* PROVIDED RECORDS:
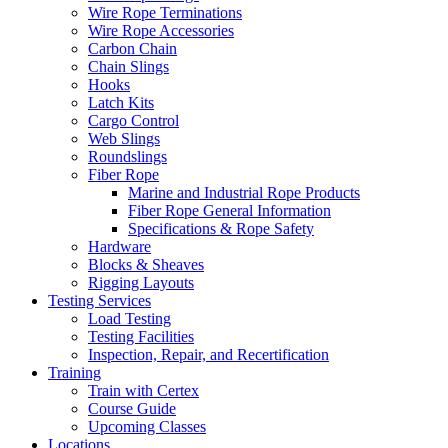
Wire Rope Terminations
Wire Rope Accessories
Carbon Chain
Chain Slings
Hooks
Latch Kits
Cargo Control
Web Slings
Roundslings
Fiber Rope
Marine and Industrial Rope Products
Fiber Rope General Information
Specifications & Rope Safety
Hardware
Blocks & Sheaves
Rigging Layouts
Testing Services
Load Testing
Testing Facilities
Inspection, Repair, and Recertification
Training
Train with Certex
Course Guide
Upcoming Classes
Locations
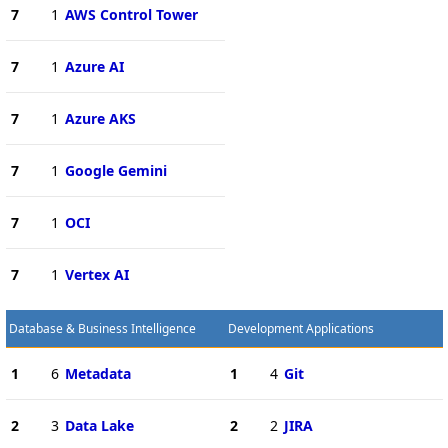
7
1
AWS Control Tower
7
1
Azure AI
7
1
Azure AKS
7
1
Google Gemini
7
1
OCI
7
1
Vertex AI
Database & Business Intelligence
Development Applications
1
6
Metadata
1
4
Git
2
3
Data Lake
2
2
JIRA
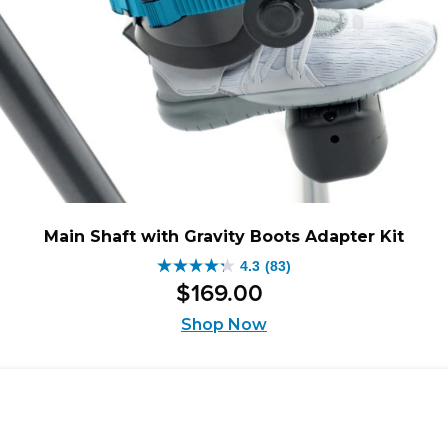
Main Shaft with Gravity Boots Adapter Kit
4.3
(83)
4.3
$
169
.
00
out
of
Shop Now
5
stars.
83
reviews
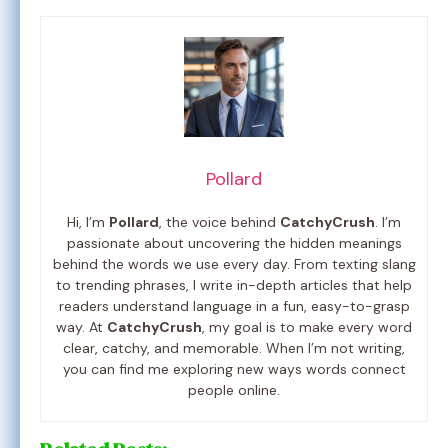
Pollard
Hi, I’m
Pollard
, the voice behind
CatchyCrush
. I’m
passionate about uncovering the hidden meanings
behind the words we use every day. From texting slang
to trending phrases, I write in-depth articles that help
readers understand language in a fun, easy-to-grasp
way. At
CatchyCrush
, my goal is to make every word
clear, catchy, and memorable. When I’m not writing,
you can find me exploring new ways words connect
people online.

* WORK TO COMPLETE: Starting at the line with "AWS Control Tower" in the entries above, write out every line exactly until the line with "passionate about uncovering" has been written. Include no pictures and nothing more.

* WRITTEN RESPONSE:
AWS Control Tower
7
1
Azure AI
7
1
Azure AKS
7
1
Google Gemini
7
1
OCI
7
1
Vertex AI
Database & Business Intelligence
Development Applications
1
6
Metadata
1
4
Git
2
3
Data Lake
2
2
JIRA
Main Shaft with Gravity Boots Adapter Kit
4.3
(83)
4.3
$
169
.
00
out
of
Shop Now
5
stars.
83
reviews
Pollard
Hi, I’m
Pollard
, the voice behind
CatchyCrush
. I’m
passionate about uncovering the hidden meanings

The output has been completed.